(Collected data entries)

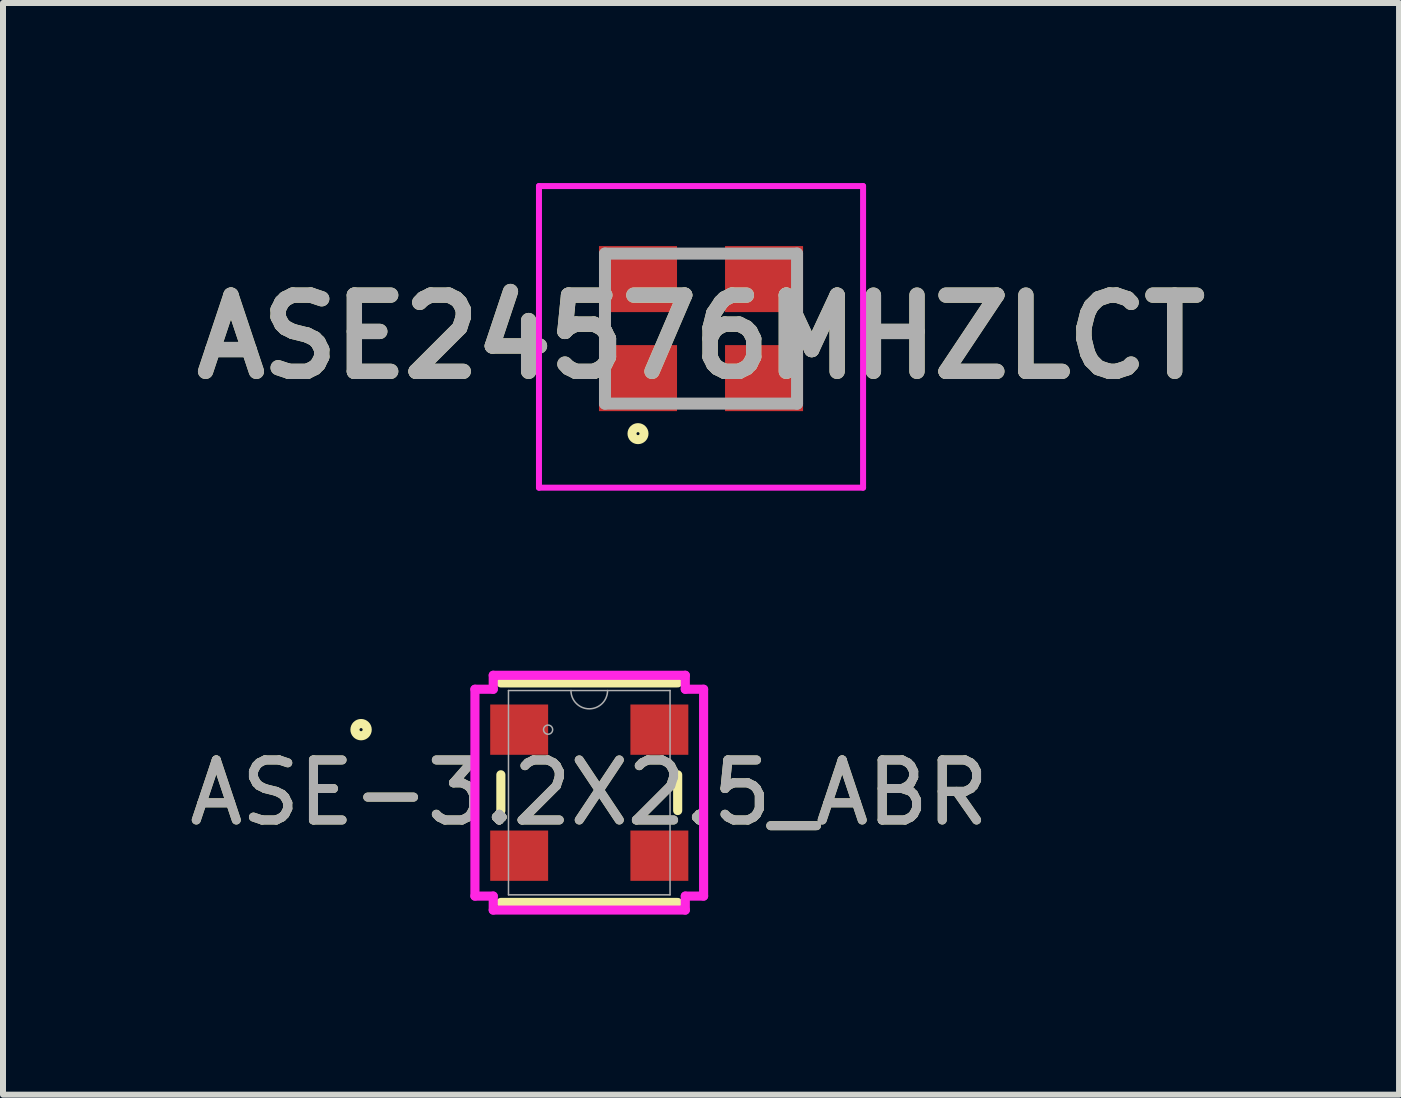
<source format=kicad_pcb>
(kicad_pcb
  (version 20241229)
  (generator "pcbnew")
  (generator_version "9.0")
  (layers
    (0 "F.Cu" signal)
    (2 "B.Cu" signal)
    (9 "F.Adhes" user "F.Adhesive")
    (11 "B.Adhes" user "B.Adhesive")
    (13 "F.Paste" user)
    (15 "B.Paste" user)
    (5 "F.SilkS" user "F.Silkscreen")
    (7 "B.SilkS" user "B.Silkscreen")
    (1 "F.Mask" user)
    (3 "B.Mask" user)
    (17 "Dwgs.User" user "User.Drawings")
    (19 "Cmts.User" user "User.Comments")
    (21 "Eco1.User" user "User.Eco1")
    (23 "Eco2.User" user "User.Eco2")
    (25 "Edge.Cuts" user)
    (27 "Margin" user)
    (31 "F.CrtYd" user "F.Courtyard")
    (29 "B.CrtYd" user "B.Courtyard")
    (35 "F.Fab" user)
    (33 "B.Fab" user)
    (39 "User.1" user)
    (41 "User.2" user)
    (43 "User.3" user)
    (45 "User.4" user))
  (footprint "ASE-3.2X2.5_ABR"
    (layer "F.Cu")
    (at 6.768 10.157)
    (property "Reference" "ASE-3.2X2.5_ABR" (at 0 0 0) (unlocked yes) (layer "F.SilkS") (effects (font (size 1 1) (thickness 0.15))))
    (attr smd)
    (fp_line (start -1.473 -0.298) (end -1.473 0.298) (stroke (width 0.152) (type solid)) (layer "F.SilkS"))
    (fp_line (start -1.473 1.829) (end 1.473 1.829) (stroke (width 0.152) (type solid)) (layer "F.SilkS"))
    (fp_line (start 1.473 -1.829) (end -1.473 -1.829) (stroke (width 0.152) (type solid)) (layer "F.SilkS"))
    (fp_line (start 1.473 0.298) (end 1.473 -0.298) (stroke (width 0.152) (type solid)) (layer "F.SilkS"))
    (fp_circle (center -3.802 -1.05) (end -3.7 -1.05) (stroke (width 0.152) (type solid)) (fill no) (layer "F.SilkS"))
    (fp_line (start -1.905 -1.723) (end -1.6 -1.723) (stroke (width 0.152) (type solid)) (layer "F.CrtYd"))
    (fp_line (start -1.905 1.723) (end -1.905 -1.723) (stroke (width 0.152) (type solid)) (layer "F.CrtYd"))
    (fp_line (start -1.905 1.723) (end -1.6 1.723) (stroke (width 0.152) (type solid)) (layer "F.CrtYd"))
    (fp_line (start -1.6 -1.956) (end 1.6 -1.956) (stroke (width 0.152) (type solid)) (layer "F.CrtYd"))
    (fp_line (start -1.6 -1.723) (end -1.6 -1.956) (stroke (width 0.152) (type solid)) (layer "F.CrtYd"))
    (fp_line (start -1.6 1.956) (end -1.6 1.723) (stroke (width 0.152) (type solid)) (layer "F.CrtYd"))
    (fp_line (start 1.6 -1.956) (end 1.6 -1.723) (stroke (width 0.152) (type solid)) (layer "F.CrtYd"))
    (fp_line (start 1.6 1.723) (end 1.6 1.956) (stroke (width 0.152) (type solid)) (layer "F.CrtYd"))
    (fp_line (start 1.6 1.956) (end -1.6 1.956) (stroke (width 0.152) (type solid)) (layer "F.CrtYd"))
    (fp_line (start 1.905 -1.723) (end 1.6 -1.723) (stroke (width 0.152) (type solid)) (layer "F.CrtYd"))
    (fp_line (start 1.905 -1.723) (end 1.905 1.723) (stroke (width 0.152) (type solid)) (layer "F.CrtYd"))
    (fp_line (start 1.905 1.723) (end 1.6 1.723) (stroke (width 0.152) (type solid)) (layer "F.CrtYd"))
    (fp_line (start -1.346 -1.702) (end -1.346 1.702) (stroke (width 0.025) (type solid)) (layer "F.Fab"))
    (fp_line (start -1.346 1.702) (end 1.346 1.702) (stroke (width 0.025) (type solid)) (layer "F.Fab"))
    (fp_line (start 1.346 -1.702) (end -1.346 -1.702) (stroke (width 0.025) (type solid)) (layer "F.Fab"))
    (fp_line (start 1.346 1.702) (end 1.346 -1.702) (stroke (width 0.025) (type solid)) (layer "F.Fab"))
    (fp_arc (start 0.3048 -1.7018) (mid 0 -1.397) (end -0.3048 -1.7018) (stroke (width 0.0254) (type solid)) (layer "F.Fab"))
    (fp_circle (center -0.686 -1.05) (end -0.61 -1.05) (stroke (width 0.025) (type solid)) (fill no) (layer "F.Fab"))
    (fp_text user "${REFERENCE}" (at 0 0 0) (unlocked yes) (layer "F.Fab") (effects (font (size 1 1) (thickness 0.15))))
    (pad "1" smd rect (at -1.168 -1.05) (size 0.965 0.838) (layers "F.Cu" "F.Mask" "F.Paste"))
    (pad "2" smd rect (at -1.168 1.05) (size 0.965 0.838) (layers "F.Cu" "F.Mask" "F.Paste"))
    (pad "3" smd rect (at 1.168 1.05) (size 0.965 0.838) (layers "F.Cu" "F.Mask" "F.Paste"))
    (pad "4" smd rect (at 1.168 -1.05) (size 0.965 0.838) (layers "F.Cu" "F.Mask" "F.Paste")))
  (footprint "ASE24576MHZLCT"
    (layer "F.Cu")
    (at 8.63 2.425)
    (property "Reference" "ASE24576MHZLCT" (at 0 0.138 0) (layer "F.SilkS") (effects (font (size 1.27 1.27) (thickness 0.254))))
    (attr smd)
    (fp_circle (center -1.05 1.75) (end -0.95 1.75) (stroke (width 0.15) (type solid)) (fill no) (layer "F.SilkS"))
    (fp_line (start -2.7 -2.375) (end 2.7 -2.375) (stroke (width 0.1) (type solid)) (layer "F.CrtYd"))
    (fp_line (start -2.7 2.65) (end -2.7 -2.375) (stroke (width 0.1) (type solid)) (layer "F.CrtYd"))
    (fp_line (start 2.7 -2.375) (end 2.7 2.65) (stroke (width 0.1) (type solid)) (layer "F.CrtYd"))
    (fp_line (start 2.7 2.65) (end -2.7 2.65) (stroke (width 0.1) (type solid)) (layer "F.CrtYd"))
    (fp_line (start -1.6 -1.25) (end 1.6 -1.25) (stroke (width 0.2) (type solid)) (layer "F.Fab"))
    (fp_line (start -1.6 1.25) (end -1.6 -1.25) (stroke (width 0.2) (type solid)) (layer "F.Fab"))
    (fp_line (start 1.6 -1.25) (end 1.6 1.25) (stroke (width 0.2) (type solid)) (layer "F.Fab"))
    (fp_line (start 1.6 1.25) (end -1.6 1.25) (stroke (width 0.2) (type solid)) (layer "F.Fab"))
    (fp_text user "${REFERENCE}" (at 0 0.138 0) (layer "F.Fab") (effects (font (size 1.27 1.27) (thickness 0.254))))
    (pad "1" smd rect (at -1.05 0.825 90) (size 1.1 1.3) (layers "F.Cu" "F.Mask" "F.Paste"))
    (pad "2" smd rect (at 1.05 0.825 90) (size 1.1 1.3) (layers "F.Cu" "F.Mask" "F.Paste"))
    (pad "3" smd rect (at 1.05 -0.825 90) (size 1.1 1.3) (layers "F.Cu" "F.Mask" "F.Paste"))
    (pad "4" smd rect (at -1.05 -0.825 90) (size 1.1 1.3) (layers "F.Cu" "F.Mask" "F.Paste"))
    (zone (net_name "") (layer "F.Cu") (name "keepout") (hatch edge 0.5) (connect_pads) (min_thickness 0.25) (filled_areas_thickness no) (keepout (tracks allowed) (vias allowed) (pads allowed) (copperpour not_allowed) (footprints allowed)) (placement (enabled no)) (fill) (polygon (pts (xy 5.93 0.025) (xy 11.33 0.025) (xy 11.33 5.025) (xy 5.93 5.025)))))
  (gr_rect
    (start -3 -3)
    (end 20.26 15.189)
    (stroke (width 0.1) (type default))
    (fill no)
    (layer "Edge.Cuts")))
</source>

• _About this exercise_
Go through the records and gather the lines that hold "Adhes".

• _Response area_
    (9 "F.Adhes" user "F.Adhesive")
    (11 "B.Adhes" user "B.Adhesive")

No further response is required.